◆ Passage to read:
---
The following is a list of Playboy Playmates of 1987.  Playboy magazine names its Playmate of the Month each month throughout the year.

January

Luann Laureen Lee (born January 28, 1961) is an American model, singer and actress. Luann was selected as Playboy magazine's Playmate of the Month in January 1987. Luann has appeared in several Playboy videos and special editions, working steadily for Playboy for more than five years following her centerfold appearance. Lee also appeared in an episode of Married... with Children.

February

Julie Peterson (born September 29, 1964) is an American model. She was chosen as Playboys Playmate of the Month in February 1987. She is also a member of Mensa and a 1986 graduate of Life Chiropractic College. From 2001 to 2005 she hosted a CNN syndicated show called Health Watch. She is a chiropractor in Charleston SC, where she hosted "The Wellness Revolution" on local radio.

March

Marina Augusta Pepper (born December 8, 1967, in Windsor, Berkshire, England; née Baker)  is an English liberal democrat local politician, journalist, children's book author and former model and actress.  She was chosen as Playboy's Playmate of the Month for March 1987.
---
◆ Source data:
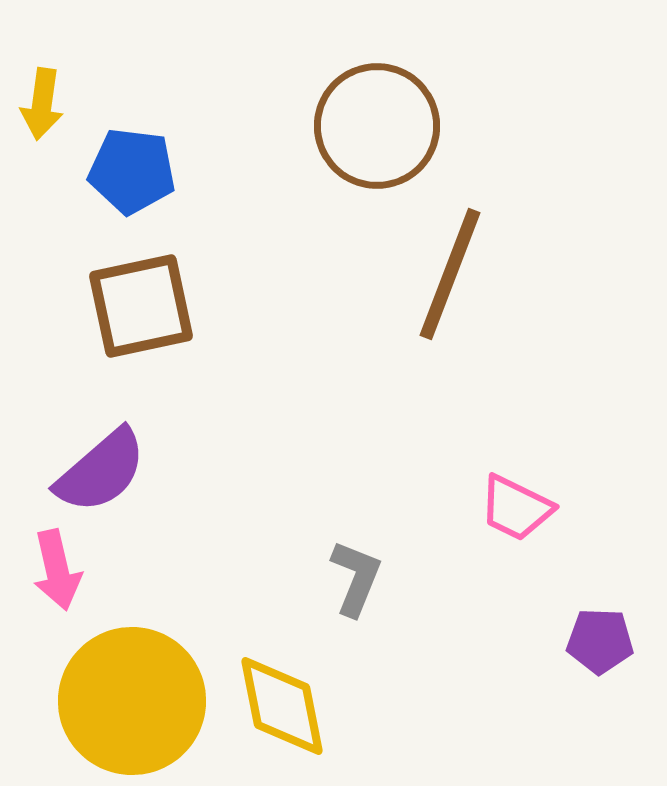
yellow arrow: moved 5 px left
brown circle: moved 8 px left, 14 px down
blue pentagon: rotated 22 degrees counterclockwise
---
◆ Work required: Rewrite the part of the 1987 Playmates list that begins with "The following is" and ends with "Married... with Children.", putting "Lu Ann" in place of each "Luann".

◆ Solution below:
The following is a list of Playboy Playmates of 1987.  Playboy magazine names its Playmate of the Month each month throughout the year.

January

Lu Ann Laureen Lee (born January 28, 1961) is an American model, singer and actress. Lu Ann was selected as Playboy magazine's Playmate of the Month in January 1987. Lu Ann has appeared in several Playboy videos and special editions, working steadily for Playboy for more than five years following her centerfold appearance. Lee also appeared in an episode of Married... with Children.